A new investigation into the involvement of Finnish soldiers in an SS unit during the Second World War has concluded that Finns took part in some atrocities, but that the perpetrators are now dead.
Some 1408 Finnish volunteers served in the SS Panzer Wiking Division from 1941 to 1943, and this new report looks at their actions as German forces attacked the Soviet Union in June 1941 in particular.
“At the beginning of the attack, Finns were unaware of the Germans’ goal of eradicating the Jews. It is very likely that they participated in the killing of Jews, other civilians and prisoners of war as part of the German SS troops” says Jussi Nuorteva the Director General of the National Archives of Finland.
“We have a few cases where we know the soldiers, also known by name, have participated in atrocities. However, it is a question whether they were subordinate to orders given by German officers. This is the first question.

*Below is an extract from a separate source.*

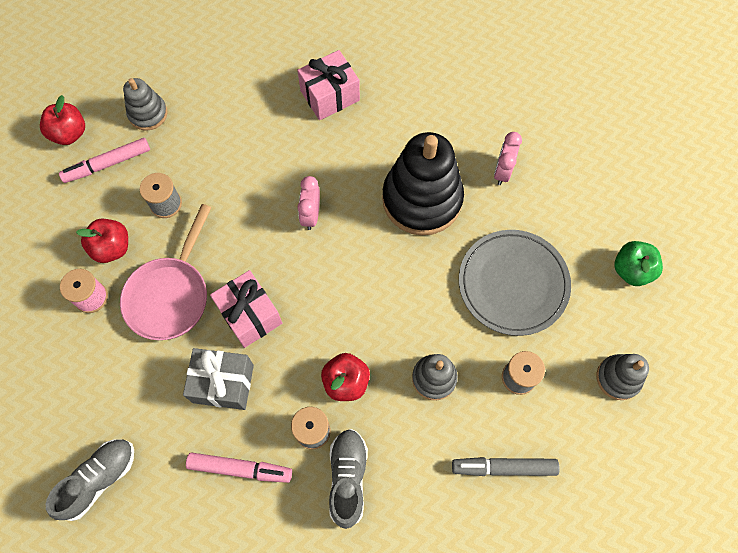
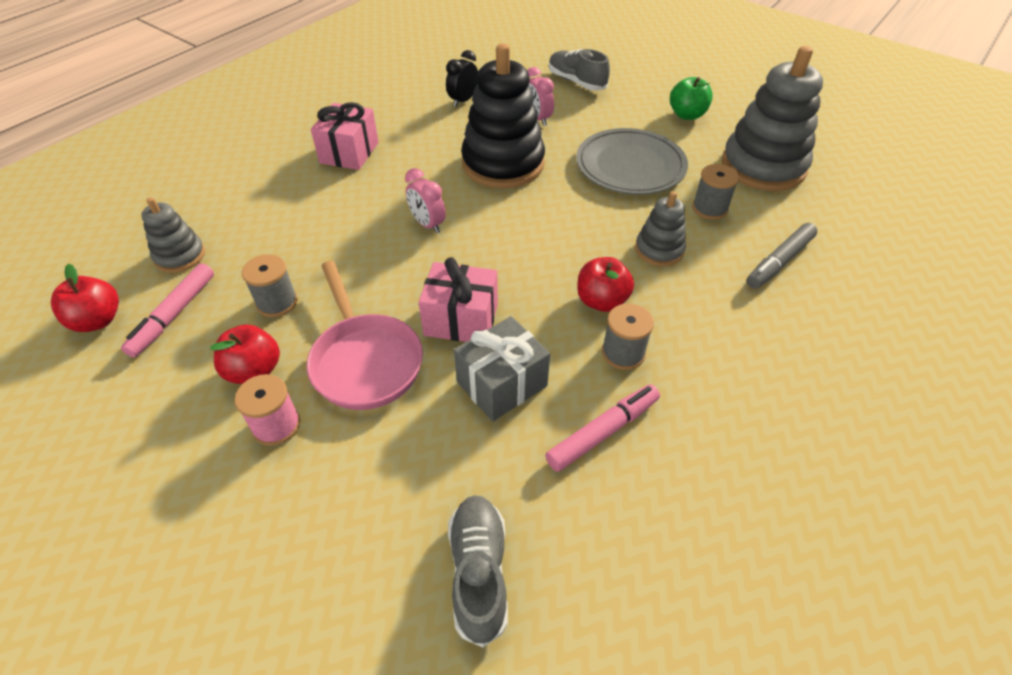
camera: 45 degrees left, 20 degrees down
(348, 478) = (694, 359): grey shoe -> grey shoe (576, 82)
(468, 102) = (463, 101): none -> black clock
(618, 378) = (763, 166): grey stacking toy -> grey stacking toy, size x1.95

If you are a soldier in the SS you can’t refuse, because you are risking your own life by refusing” Nuorteva tells News Now Finland.
Those atrocities mostly took place in what is now Ukraine, but the individual Finnish soldiers who are thought to have carried out atrocities are not named in the new report.
There are still eight Finnish SS volunteers alive today, but all of those who are believed to have committed acts of murder or violence against Jews and other civilians are now dead.
“The youngest generation were close to 17 years when they joined, and none of them are mentioned in the [investigative source material] says Nuorteva.
How the report happened
The latest research was carried out by Professor Lars Westerlund, and commissioned by the Prime Minister’s office after the Simon Wiesenthal Center contacted President Niinistö in January 2018, and asked him to prepare a report about Finnish volunteers who served with the SS.
Professor Westerlund and his investigator looked at official archive records in Finland, journals from 76 Finnish Wiking Division volunteers, newspaper and magazine reportage from the 1940s, as well as private letters and photographs. The Professor was also able to examine archives in Russia, Ukraine, Germany and other Nordic countries putting together the pieces for his final 247-page report, published in English.
There is unlikely to be any further action such as criminal charges, believes National Archives Director General Jussi Nuorteva, because all the named suspects are now dead, But he says that anyway this would be for Ukrainian authorities to decide.
Professor Westerlund’s conclusions
Professor Westerlund’s full report documents recruitment, service and atrocities that were connected to Finnish volunteers, although he notes that “in the summer of 1941 when the bulk of the atrocities occurred, the share of Finnish volunteers in the SS Wiking Division was 2%”.
Those Finnish volunteers didn’t form any particular unit, instead, they were scattered among 20 different units of the Wiking Division.
There was certainly mixed attitudes towards Jewish people from the Finnish SS volunteers who went to fight in the war.
“Obviously some of the Finnish volunteers participated in atrocities, but there is also documents in which the volunteers tells how they refused to participate in the killing of Jews and [other] civilians” says report author Professor Westerlund.
Two Finns who applied to join the SS wrote on their application forms “anti-Semite” under political affiliation.
Others said that Finns arriving in Germany didn’t know very much about German attitudes towards Jewish people, but were soon told they should have nothing to do with Jews, and advised by a Finnish SS-official not to give up their seats for Jews on public transport.
Another Finn noted that he and his comrades were uncomfortable at the way the Germans made local Jews in Radomir remove their hats when passing.
While in Lublin, one un-named Finn admitted that he took part in the maltreatment of Jews in the ghetto there; and another Finn wrote in his memoirs that while stationed in Lviv he saw a Soviet partisan “with a Jewish look” executed in the courtyard of the unit’s quarters.
One Finnish volunteer wrote “the German soldiers make them polish their boots. We Finns don’t pay much attention to them […] All Jews here are shot before long”.